═══ INPUT MATERIAL
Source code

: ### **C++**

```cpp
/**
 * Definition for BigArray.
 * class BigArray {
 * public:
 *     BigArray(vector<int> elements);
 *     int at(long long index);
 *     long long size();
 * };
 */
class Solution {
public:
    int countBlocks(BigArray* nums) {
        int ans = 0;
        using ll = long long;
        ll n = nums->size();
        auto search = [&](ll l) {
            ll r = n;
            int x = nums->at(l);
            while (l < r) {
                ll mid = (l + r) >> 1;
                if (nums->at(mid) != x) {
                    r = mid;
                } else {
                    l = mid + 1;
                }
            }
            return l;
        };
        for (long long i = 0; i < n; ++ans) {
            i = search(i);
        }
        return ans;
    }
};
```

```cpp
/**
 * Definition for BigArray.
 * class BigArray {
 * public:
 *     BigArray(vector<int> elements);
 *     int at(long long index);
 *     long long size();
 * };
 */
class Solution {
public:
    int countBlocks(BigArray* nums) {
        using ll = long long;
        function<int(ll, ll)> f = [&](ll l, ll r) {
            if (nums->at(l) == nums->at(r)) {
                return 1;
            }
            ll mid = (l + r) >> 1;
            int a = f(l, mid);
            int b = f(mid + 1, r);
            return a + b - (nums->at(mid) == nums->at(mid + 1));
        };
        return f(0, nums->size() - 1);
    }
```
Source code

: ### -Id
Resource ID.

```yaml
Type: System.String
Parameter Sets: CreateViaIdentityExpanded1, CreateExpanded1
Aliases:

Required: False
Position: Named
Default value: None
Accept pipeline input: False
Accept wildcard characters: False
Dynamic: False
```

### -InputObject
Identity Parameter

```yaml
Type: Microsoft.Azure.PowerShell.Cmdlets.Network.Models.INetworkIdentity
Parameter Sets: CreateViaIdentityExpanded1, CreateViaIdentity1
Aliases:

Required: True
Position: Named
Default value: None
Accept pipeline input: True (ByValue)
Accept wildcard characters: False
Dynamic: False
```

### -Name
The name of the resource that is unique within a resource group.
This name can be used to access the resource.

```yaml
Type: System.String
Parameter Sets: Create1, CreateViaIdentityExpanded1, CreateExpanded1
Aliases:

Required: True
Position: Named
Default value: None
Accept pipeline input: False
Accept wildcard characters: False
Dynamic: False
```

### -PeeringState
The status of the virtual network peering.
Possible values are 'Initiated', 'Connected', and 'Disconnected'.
══════
WORK ITEM: The data above should be returned exactly as written.

REPLY:
Source code

: ### **C++**

```cpp
/**
 * Definition for BigArray.
 * class BigArray {
 * public:
 *     BigArray(vector<int> elements);
 *     int at(long long index);
 *     long long size();
 * };
 */
class Solution {
public:
    int countBlocks(BigArray* nums) {
        int ans = 0;
        using ll = long long;
        ll n = nums->size();
        auto search = [&](ll l) {
            ll r = n;
            int x = nums->at(l);
            while (l < r) {
                ll mid = (l + r) >> 1;
                if (nums->at(mid) != x) {
                    r = mid;
                } else {
                    l = mid + 1;
                }
            }
            return l;
        };
        for (long long i = 0; i < n; ++ans) {
            i = search(i);
        }
        return ans;
    }
};
```

```cpp
/**
 * Definition for BigArray.
 * class BigArray {
 * public:
 *     BigArray(vector<int> elements);
 *     int at(long long index);
 *     long long size();
 * };
 */
class Solution {
public:
    int countBlocks(BigArray* nums) {
        using ll = long long;
        function<int(ll, ll)> f = [&](ll l, ll r) {
            if (nums->at(l) == nums->at(r)) {
                return 1;
            }
            ll mid = (l + r) >> 1;
            int a = f(l, mid);
            int b = f(mid + 1, r);
            return a + b - (nums->at(mid) == nums->at(mid + 1));
        };
        return f(0, nums->size() - 1);
    }
```
Source code

: ### -Id
Resource ID.

```yaml
Type: System.String
Parameter Sets: CreateViaIdentityExpanded1, CreateExpanded1
Aliases:

Required: False
Position: Named
Default value: None
Accept pipeline input: False
Accept wildcard characters: False
Dynamic: False
```

### -InputObject
Identity Parameter

```yaml
Type: Microsoft.Azure.PowerShell.Cmdlets.Network.Models.INetworkIdentity
Parameter Sets: CreateViaIdentityExpanded1, CreateViaIdentity1
Aliases:

Required: True
Position: Named
Default value: None
Accept pipeline input: True (ByValue)
Accept wildcard characters: False
Dynamic: False
```

### -Name
The name of the resource that is unique within a resource group.
This name can be used to access the resource.

```yaml
Type: System.String
Parameter Sets: Create1, CreateViaIdentityExpanded1, CreateExpanded1
Aliases:

Required: True
Position: Named
Default value: None
Accept pipeline input: False
Accept wildcard characters: False
Dynamic: False
```

### -PeeringState
The status of the virtual network peering.
Possible values are 'Initiated', 'Connected', and 'Disconnected'.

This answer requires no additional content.